Публика на трибунах неистовствовала — рёв толпы постепенно дошёл до моего сознания. Баязет стоял напротив наших ворот, они были распахнуты, и оттуда бежал ко мне Пашка Гусев, махал руками и что-то орал, а за ним бежал доктор с чемоданчиком и ещё какие-то люди.
— Да не нужен мне врач, — пробормотал я, словно кто-то мог меня услышать, и повернул Баязета, чтобы поздравить противника. Но поздравлять было некого — рыцарь Леопарда сидел на траве, рядом с воткнувшимся в землю копьём, которое ещё раскачивалось, и какими-то очень неуверенными движениями пытался открыть забрало. Неподалёку трусила его лошадь, а из противоположных ворот тоже бежал человек с чемоданчиком.
— Нет, ты положительно сумасшедший! — уверял меня Гусев. — Тебе дают в руки самую современную технику, а ты пользуешься ею, как дубиной!
Мой тренер, конечно, мог теперь волноваться сколько угодно. Он только сейчас узнал, что в последней атаке я выключил копьё и бил просто по корпусу, чтобы поставить Волшебный щит в самое неэффективное для защиты положение.
— А по-моему, Алексей прав, — возразила Тина. — Рыцарский бой должен быть честным, без всякой автоматики. Если у одного копьё, то и у другого тоже, а не самонаводящийся кибернетический агрегат.

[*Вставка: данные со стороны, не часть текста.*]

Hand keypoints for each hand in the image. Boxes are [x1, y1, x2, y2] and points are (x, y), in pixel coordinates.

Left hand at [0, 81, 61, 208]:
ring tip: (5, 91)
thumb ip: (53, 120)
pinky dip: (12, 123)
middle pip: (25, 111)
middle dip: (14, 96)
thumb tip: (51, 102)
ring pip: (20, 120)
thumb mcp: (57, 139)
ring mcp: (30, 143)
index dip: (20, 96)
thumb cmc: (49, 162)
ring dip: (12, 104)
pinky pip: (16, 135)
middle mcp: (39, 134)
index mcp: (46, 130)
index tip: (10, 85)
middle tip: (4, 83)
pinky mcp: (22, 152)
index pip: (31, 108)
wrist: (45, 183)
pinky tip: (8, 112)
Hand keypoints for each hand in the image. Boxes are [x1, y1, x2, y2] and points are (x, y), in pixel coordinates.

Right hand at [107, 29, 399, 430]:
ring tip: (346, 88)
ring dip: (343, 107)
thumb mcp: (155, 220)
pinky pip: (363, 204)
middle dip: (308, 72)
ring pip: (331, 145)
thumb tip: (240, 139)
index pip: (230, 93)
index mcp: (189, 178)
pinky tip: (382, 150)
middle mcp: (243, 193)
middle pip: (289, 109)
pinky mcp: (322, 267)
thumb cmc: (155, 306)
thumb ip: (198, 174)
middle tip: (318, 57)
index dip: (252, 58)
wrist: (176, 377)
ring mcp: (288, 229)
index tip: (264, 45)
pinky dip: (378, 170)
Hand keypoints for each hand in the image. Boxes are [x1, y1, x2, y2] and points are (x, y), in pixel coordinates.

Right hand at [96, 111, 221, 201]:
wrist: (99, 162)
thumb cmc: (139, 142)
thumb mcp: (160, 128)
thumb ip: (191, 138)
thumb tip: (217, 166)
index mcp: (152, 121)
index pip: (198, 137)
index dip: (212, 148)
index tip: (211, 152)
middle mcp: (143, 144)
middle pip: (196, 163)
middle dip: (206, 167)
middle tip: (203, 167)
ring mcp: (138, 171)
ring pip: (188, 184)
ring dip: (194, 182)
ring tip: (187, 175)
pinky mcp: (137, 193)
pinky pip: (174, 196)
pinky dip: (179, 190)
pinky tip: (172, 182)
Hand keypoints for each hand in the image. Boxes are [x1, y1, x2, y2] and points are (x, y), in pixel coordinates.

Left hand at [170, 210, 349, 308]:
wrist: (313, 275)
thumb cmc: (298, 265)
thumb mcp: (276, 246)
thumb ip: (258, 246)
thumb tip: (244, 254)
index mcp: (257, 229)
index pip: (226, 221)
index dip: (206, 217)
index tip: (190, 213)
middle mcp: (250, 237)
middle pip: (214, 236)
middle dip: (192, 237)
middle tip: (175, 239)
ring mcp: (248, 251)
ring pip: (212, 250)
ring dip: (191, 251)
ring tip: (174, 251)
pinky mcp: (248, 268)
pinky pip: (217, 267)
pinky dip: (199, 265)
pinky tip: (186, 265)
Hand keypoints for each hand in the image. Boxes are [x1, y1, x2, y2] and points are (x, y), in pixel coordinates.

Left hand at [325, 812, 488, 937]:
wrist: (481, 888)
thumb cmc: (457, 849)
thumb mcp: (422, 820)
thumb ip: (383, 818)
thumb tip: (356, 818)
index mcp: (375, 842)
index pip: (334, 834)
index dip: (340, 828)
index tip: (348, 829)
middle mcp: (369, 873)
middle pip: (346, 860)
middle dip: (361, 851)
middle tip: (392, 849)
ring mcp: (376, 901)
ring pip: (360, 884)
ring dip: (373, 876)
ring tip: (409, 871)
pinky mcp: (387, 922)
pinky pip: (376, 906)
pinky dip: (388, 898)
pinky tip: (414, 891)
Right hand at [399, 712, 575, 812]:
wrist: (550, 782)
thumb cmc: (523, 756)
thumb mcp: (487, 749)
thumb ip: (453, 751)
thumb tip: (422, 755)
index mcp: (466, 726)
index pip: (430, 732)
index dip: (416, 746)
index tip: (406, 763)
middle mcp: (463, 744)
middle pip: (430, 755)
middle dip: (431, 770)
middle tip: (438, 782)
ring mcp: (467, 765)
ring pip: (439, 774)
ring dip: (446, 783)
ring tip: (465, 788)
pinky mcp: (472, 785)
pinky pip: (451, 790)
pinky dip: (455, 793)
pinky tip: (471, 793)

— Практически силы бойцов равны, — сказал я. — Щит прекрасно закрывает от любого удара.
— То-то твой противник летел сегодня вверх тормашками вместе со своим Волшебным щитом, — настаивала Тина.
— Так я же выключил копьё! Так что у рыцаря Леопарда были все преимущества: он мог попасть куда угодно, а я — только в его щит.
— Очередная глупость — этот щит, — рассердилась Тина. — Вот и поделом ему. Надо надеяться на себя, а не на автоматику. Следует потребовать, чтобы Олимпийский комитет запретил эти дурацкие выдумки.
Кожа у Тины была смуглая, глаза огромные. Я вдруг заметил, что, рассердившись, она удивительно хорошеет. Странно, сколько времени работаем вместе, а я только недавно понял, что она прехорошенькая девушка. Я вдруг позавидовал рыжему, вихрастому Гусеву, который сидит с ней рядом, разглагольствует о пользе автоматического оружия, а сам держит её за руку. Нет, уже не держит — отпустил. Опять взял. Ах, дьявол! Да какое мне дело, жмёт он ручку моей аспирантке или нет!
Я повернулся к бабушке, которая только что внесла ароматный пирог собственного изготовления, и потребовал:
— Бабуся, садись! Дай нам самим похозяйничать!
Моей бабушке недавно исполнилось восемьдесят лет, она была доктором технических наук и магистром Кулинарной академии. Она изобретала всяческие вкусные блюда для домашних автокухонь и очень любила ругать эти блюда, потому что признавала лишь пищу, приготовленную собственными руками.
Своих родителей я почти не помнил — мне было семь лет, когда они погибли при испытании системы внепространственной связи. Вошли в передающую ВП-кабину, а в приёмной не появились. С тех пор бабушка заменила мне отца и мать — сама поила и кормила меня, сама выбирала мне одежду, помогала разбираться в школьных задачах, считая, что она делает это лучше, чем обучающие машины. Все эти годы мы жили вместе, и я так привык к её уютной квартире, что не менял жилища и в шумные студенческие годы, и даже теперь, когда стал профессором и всемирно известным спортсменом.